The gun owner was about a month into carrying when he had the kind of scare that will burn a habit into a person forever.
He was at CVS. Normal errand. Normal day. Nothing dramatic happening.
Then his stomach turned on him.
In a Reddit thread, concealed carriers were sharing their most embarrassing mistakes while carrying in public. One commenter said he had to make an emergency bathroom stop at CVS, the kind where you are not thinking about best practices or perfect procedure. You are thinking about getting into the stall right now.
So he took off his holster and gun and set them on the toilet paper holder beside him.
That one decision almost turned into a nightmare.
Anybody who carries knows bathrooms are one of the most annoying parts of concealed carry. Everything that works fine while walking around gets weird the second you have to sit down. Belts loosen. Pants drop. Holsters shift. Gear wants to flop, rotate, print, or clatter against something. You are in a tight space, usually trying not to touch anything more than necessary, and you still have to keep control of a firearm.
That is why people develop routines. Some keep the holster attached. Some lower everything carefully into their pants. Some set the gun in a specific spot for a second, though most carriers will tell you that is exactly where mistakes start. The danger is not always someone grabbing it. Sometimes the danger is your own brain moving on to the next thing.
That is what almost happened here.
The carrier finished up, got himself together, and started walking out of the bathroom. For a few seconds, the gun stayed behind. It was still sitting on the toilet paper holder, right where he had placed it during the emergency.
Then something made him do a little pat down.
That tiny check saved him.
He realized immediately what was missing, turned around, and grabbed the holster and gun before anyone else found them. No manager. No customer. No kid. No police call. No panicked stranger walking out with a firearm they did not understand. Just one horrible flash of realization and a very lucky recovery.

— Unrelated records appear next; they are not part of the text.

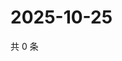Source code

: # 2025-10-25

共 0 条

<!-- BEGIN ZHIHUQUESTIONS -->
<!-- 最后更新时间 Sat Oct 25 2025 13:10:35 GMT+0800 (China Standard Time) -->

<!-- END ZHIHUQUESTIONS -->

That is the part that makes the story feel so uncomfortable. He did not actually leave the store. He did not lose the gun. Nothing bad happened. But the margin was thin enough to make your skin crawl.

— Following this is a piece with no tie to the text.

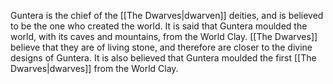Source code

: Guntera is the chief of the [[The Dwarves|dwarven]] deities, and is believed to be the one who created the world. It is said that Guntera moulded the world, with its caves and mountains, from the World Clay. [[The Dwarves]] believe that they are of living stone, and therefore are closer to the divine designs of Guntera. It is also believed that Guntera moulded the first [[The Dwarves|dwarves]] from the World Clay.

A public bathroom is one of the worst places to forget a gun. It is not your truck. It is not your nightstand. It is not a locked closet at home. It is a space strangers move through all day. Anyone could have opened that door next: a customer, an employee, a teenager, someone with bad intentions, or someone who panics and calls 911.
The carrier knew that. His post did not read like he thought it was funny in a harmless way. It read like a man who realized how close he had come to creating a serious problem.
And honestly, that is what makes these embarrassing carry stories useful. Nobody likes admitting a mistake like this, but it forces other people to think through their own routines. What do you do in a public restroom? Do you ever set the gun down? Do you have a habit that keeps it attached to you? Do you check yourself before leaving? Do you have a method that works when you are rushed, distracted, or feeling sick?
Because the mistake usually happens when conditions are not ideal.
It is easy to handle a carry gun properly when you are calm, at home, and thinking about safety. It is harder when you are in a CVS bathroom having the worst emergency of your day and your mind is on everything except gear management. That is exactly why the routine has to be simple enough to survive real life.
The last-second pat down probably became permanent after that.
A check before leaving a stall. A check before leaving a restaurant. A check before getting out of the truck. A check before walking away from anywhere gear might have shifted. It may feel obsessive to someone who does not carry, but a one-second check can keep a bad moment from becoming a disaster.
For this carrier, the near-miss ended cleanly. He turned around in time, recovered the gun, and walked away with a lesson instead of a police report. But it was close enough that he said he was going to be a lot more careful after that.
That is about the best possible outcome when a mistake nearly leaves a firearm in a public bathroom.
Commenters immediately turned the story into a practical bathroom-carry discussion.
One person suggested putting the holster and gun down inside the underwear or pants while using the bathroom, because then it is physically hard to forget. His joke was that if you try to leave without it, you will get a very clear reminder. Crude, sure, but the point was solid: keep the gun connected to your body or clothing somehow so it cannot stay behind on a shelf.
Others shared similar bathroom scares. One commenter said his pistol fell out of a holster the first time he used the restroom while carrying, though luckily it was a single-person bathroom. Another said his instructor once told a story about a gun skidding into the next stall, where the person on the other side supposedly kicked it back and asked if he was a cop.
A lot of people focused on routine. The safest setup is the one you do the same way every time, especially when tired, rushed, or distracted. If your bathroom routine changes every trip, it is easier to forget something.
Some commenters also treated the pat down as a smart habit. Check your keys, wallet, phone, and firearm before leaving. It sounds simple, but that little habit is what caught the mistake here.
The main lesson was not glamorous at all: public restrooms are one of the easiest places to mess up while carrying. Do not set the gun somewhere you can walk away from. Keep it controlled, keep it attached, and check yourself before you leave.